Siamo famiglie fatte di mamme e papà, che non sanno cosa sarà di noi domani, ma che hanno indossato la più bella mascherina sorridente e hanno improvvisato le migliori capacità creative , spaziando dal canto alla costumistica, per intrattenere tra le quattro mura di casa i figli. Ed è per loro che stiamo lottando, io su più fronti, visto che insieme ad altri anche attori devo lottare per far riconoscere i diritti del mio lavoro e i diritti della mia famiglia. Ma è per loro che il teatro deve restare teatro, non può anche questo diventare virtuale, anzi dovrebbe essere il luogo in cui potranno sempre rifugiarsi per trovare la verità ed inseguire i sogni, per farsi travolgere dall’emozione di vite altre.
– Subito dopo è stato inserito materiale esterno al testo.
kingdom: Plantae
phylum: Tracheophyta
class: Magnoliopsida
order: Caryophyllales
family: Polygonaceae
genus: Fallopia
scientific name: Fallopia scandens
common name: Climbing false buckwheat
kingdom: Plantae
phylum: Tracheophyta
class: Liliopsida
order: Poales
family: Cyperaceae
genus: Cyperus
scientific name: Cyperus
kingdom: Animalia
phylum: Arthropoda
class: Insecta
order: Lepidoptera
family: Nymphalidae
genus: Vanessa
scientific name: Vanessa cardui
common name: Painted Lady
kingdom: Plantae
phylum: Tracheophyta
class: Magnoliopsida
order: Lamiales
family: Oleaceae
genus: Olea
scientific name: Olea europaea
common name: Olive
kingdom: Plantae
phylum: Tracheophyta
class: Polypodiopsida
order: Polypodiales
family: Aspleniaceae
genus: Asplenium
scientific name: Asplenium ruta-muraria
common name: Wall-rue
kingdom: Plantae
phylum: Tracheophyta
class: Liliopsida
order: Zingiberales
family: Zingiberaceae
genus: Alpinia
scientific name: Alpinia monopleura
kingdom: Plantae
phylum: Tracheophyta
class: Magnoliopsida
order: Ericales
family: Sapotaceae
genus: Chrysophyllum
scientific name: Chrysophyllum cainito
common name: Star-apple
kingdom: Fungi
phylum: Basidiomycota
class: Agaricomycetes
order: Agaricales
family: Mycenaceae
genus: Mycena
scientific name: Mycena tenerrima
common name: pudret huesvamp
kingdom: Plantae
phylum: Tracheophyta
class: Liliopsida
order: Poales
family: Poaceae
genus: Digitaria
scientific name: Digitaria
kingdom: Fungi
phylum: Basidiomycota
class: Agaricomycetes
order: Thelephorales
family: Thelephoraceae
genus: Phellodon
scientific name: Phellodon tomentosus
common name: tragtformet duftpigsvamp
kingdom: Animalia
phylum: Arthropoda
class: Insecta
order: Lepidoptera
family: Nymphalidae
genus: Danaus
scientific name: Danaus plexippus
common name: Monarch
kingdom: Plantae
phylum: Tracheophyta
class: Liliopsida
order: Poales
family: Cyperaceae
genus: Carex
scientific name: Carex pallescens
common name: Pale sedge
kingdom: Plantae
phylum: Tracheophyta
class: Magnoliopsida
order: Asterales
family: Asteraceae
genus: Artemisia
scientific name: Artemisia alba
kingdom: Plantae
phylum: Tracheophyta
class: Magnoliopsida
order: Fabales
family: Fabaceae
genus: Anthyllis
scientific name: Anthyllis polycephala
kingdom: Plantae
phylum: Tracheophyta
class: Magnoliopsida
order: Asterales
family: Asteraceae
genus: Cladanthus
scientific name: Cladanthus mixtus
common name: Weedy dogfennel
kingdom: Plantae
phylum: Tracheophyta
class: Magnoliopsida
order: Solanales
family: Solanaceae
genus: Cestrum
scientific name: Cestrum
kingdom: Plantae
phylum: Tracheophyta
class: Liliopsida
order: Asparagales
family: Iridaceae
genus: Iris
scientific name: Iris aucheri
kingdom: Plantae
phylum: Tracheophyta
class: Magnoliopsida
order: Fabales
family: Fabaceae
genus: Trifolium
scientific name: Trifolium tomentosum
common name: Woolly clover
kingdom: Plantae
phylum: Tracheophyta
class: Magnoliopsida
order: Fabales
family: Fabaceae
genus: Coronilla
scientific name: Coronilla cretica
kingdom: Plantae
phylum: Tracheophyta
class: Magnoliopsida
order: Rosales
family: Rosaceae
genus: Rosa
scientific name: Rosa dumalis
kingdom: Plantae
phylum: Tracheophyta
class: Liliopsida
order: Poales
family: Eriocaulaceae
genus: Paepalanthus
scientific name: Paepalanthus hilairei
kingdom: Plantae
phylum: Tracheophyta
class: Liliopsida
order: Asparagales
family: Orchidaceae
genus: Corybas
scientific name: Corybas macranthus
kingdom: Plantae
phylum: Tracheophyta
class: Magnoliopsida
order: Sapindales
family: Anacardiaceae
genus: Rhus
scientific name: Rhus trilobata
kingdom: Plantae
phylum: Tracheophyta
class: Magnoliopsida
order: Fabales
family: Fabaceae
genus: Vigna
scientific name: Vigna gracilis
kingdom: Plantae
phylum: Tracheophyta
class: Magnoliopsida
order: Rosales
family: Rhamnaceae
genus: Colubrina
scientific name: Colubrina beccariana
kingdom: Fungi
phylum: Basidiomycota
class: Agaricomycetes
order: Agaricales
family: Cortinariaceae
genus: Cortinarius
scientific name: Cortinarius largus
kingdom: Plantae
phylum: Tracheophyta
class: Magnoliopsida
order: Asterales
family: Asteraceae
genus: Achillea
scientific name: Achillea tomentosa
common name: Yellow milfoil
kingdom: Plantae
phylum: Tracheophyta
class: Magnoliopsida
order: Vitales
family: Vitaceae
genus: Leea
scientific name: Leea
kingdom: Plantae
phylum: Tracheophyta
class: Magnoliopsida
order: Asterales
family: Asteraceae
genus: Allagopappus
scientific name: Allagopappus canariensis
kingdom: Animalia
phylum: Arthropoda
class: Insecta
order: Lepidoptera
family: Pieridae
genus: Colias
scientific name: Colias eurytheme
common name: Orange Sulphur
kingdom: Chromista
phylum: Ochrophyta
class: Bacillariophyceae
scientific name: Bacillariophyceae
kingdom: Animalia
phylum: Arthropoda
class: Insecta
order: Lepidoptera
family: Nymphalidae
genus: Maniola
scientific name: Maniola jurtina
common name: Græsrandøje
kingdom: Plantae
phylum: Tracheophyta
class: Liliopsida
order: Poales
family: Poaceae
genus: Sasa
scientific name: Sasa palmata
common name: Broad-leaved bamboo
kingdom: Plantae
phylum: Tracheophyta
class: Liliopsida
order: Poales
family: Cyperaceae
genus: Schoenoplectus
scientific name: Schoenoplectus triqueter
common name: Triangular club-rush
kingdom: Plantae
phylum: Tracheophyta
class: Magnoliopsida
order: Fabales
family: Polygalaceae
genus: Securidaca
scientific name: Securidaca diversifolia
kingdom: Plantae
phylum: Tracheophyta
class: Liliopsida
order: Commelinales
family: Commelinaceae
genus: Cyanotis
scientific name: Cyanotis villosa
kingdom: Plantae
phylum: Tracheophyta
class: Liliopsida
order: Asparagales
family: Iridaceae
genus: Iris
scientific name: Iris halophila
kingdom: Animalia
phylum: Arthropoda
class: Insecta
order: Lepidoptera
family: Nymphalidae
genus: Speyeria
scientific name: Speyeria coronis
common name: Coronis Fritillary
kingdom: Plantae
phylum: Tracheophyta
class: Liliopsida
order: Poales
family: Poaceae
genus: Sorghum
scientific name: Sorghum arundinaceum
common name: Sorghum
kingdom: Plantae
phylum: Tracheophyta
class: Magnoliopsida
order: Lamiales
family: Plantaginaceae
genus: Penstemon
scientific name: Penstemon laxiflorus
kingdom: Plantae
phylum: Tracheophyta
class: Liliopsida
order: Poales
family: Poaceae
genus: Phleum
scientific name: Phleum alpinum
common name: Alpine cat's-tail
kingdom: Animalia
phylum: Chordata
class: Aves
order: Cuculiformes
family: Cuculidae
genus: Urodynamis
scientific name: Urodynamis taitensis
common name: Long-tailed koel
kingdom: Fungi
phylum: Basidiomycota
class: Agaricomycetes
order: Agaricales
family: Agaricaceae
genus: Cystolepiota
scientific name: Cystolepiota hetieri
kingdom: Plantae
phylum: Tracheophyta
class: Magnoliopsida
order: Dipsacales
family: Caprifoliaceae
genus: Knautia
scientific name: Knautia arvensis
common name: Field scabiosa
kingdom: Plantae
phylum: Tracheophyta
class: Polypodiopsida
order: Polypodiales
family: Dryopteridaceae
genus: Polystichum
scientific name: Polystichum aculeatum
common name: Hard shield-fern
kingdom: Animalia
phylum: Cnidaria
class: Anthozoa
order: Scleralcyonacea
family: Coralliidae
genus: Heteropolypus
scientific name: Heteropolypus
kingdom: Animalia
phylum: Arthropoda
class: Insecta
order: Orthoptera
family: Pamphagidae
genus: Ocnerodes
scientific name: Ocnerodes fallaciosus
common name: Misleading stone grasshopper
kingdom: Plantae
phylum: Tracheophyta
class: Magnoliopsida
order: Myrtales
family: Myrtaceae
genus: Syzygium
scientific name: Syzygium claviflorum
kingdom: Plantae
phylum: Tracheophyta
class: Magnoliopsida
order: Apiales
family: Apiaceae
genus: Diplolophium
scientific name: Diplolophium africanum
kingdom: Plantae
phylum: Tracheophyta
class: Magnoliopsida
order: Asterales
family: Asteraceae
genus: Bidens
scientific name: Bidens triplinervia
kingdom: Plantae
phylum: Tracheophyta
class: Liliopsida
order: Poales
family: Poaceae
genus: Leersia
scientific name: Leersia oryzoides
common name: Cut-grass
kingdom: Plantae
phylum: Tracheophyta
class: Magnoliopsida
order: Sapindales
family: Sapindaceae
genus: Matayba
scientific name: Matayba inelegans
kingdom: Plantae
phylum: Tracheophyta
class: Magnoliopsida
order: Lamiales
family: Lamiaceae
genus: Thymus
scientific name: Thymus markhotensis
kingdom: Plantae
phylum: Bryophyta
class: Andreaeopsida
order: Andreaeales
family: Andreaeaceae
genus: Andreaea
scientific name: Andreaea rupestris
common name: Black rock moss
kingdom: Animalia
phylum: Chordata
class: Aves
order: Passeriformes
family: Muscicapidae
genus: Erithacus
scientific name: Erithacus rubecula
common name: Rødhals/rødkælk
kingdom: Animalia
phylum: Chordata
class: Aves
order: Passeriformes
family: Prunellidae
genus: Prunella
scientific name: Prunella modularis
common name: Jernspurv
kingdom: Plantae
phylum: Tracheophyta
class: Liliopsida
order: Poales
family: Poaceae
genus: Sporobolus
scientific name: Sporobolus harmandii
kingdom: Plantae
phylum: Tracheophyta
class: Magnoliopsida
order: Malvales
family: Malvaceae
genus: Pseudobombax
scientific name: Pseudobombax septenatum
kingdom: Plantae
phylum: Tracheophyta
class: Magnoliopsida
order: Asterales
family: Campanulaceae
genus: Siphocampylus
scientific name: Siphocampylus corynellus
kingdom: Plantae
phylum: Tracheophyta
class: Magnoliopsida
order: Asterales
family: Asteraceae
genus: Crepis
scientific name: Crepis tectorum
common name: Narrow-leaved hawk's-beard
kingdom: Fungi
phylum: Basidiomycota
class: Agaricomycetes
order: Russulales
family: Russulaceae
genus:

Le idee per ricominciare anche domani, nel rispetto del distanziamento sociale e della salute, le abbiamo tutti in un file sul nostro desktop, ma pur se servisse aspettare molto tempo ancora, il teatro va fatto “in presenza”. Noi e loro: il pubblico, le anime che condividono con noi le più diverse emozioni e senza dimenticare i bambini. Che si trovi presto il modo giusto o la formula magica per dissipare la paura e infondere coraggio ai nostri spettatori, perché sono loro la ragione per cui si apre il sipario e con loro, con i bambini e i giovani il teatro vivrà”.

Elisa Franco

“Nessuno di noi era preparato a questa situazione che stiamo vivendo. – aggiunge Elisa Franco – La pandemia ha colpito indistintamente l’economia mondiale e, peggio ancora, ha strappato a tante famiglie gli affetti più cari, senza dare a loro la possibilità di porgere l’ultimo saluto e rendendo la tristezza ancora più forte. Ho visto anche testimonianze di gente disperata, accompagnate per fortuna da gesti forti di solidarietà. Da qualche mese siamo cambiati; ci siamo uniti con un intento comune. Nel mio settore ci incontriamo attraverso videoconferenze in cui si discutono tutte le possibilità e le problematiche che andranno affrontate. Non sappiamo ancora come ci si dovrà approcciare con il nostro mestiere nel post-pandemia. Si parla tanto di streaming, ma per un artista che è abituato a respirare le tavole del palcoscenico, a quello scambio di emozioni forti a contatto con il pubblico, è una prospettiva veramente triste”.

Poltrone vuote

Il Governo parla di una possibile riapertura a fine dicembre, saremo tra gli ultimi a riaprire – conclude la Franco – e significa compromettere, oltre che l’attuale stagione, anche la prossima. Non ci sarà modo di preparaci adeguatamente e rimane una forte confusione su come operare tra noi attori. Non sappiamo quali saranno le misure cautelative da adottare, se dovremo rispettare il distanziamento anche sul palco; il che significa ridurre di non poco la scelta dei testi da proporre, fatti da pochi attori o addirittura da un singolo. Anche nel campo imprenditoriale siamo in difficoltà. Noi piccole imprese, che già facciamo tanti sacrifici e sforzi per sopravvivere, abbiamo bisogno di sostegno da parte del Governo. Siamo in tanti e vorremmo essere visti ed aiutati come una categoria lavorativa che va aiutata, ma spesso siamo ignorati o considerati meno di niente. Anche i gestori delle piccole e grandi sale saranno costretti a chiudere senza sostegni e ciò significa perdere quegli spazi destinati alla cultura di cui tanto abbiamo bisogno. Noi cerchiamo di essere forti e di non abbatterci, abbiamo una tempra che, già per nostra scelta di vita, è forgiata sulla roccia; siamo abituati al sacrificio e a non risparmiarci mai sul lavoro; ma abbiamo bisogno di far sentire la nostra voce e di essere considerati al pari di ogni altro lavoratore italiano che si rispetti”.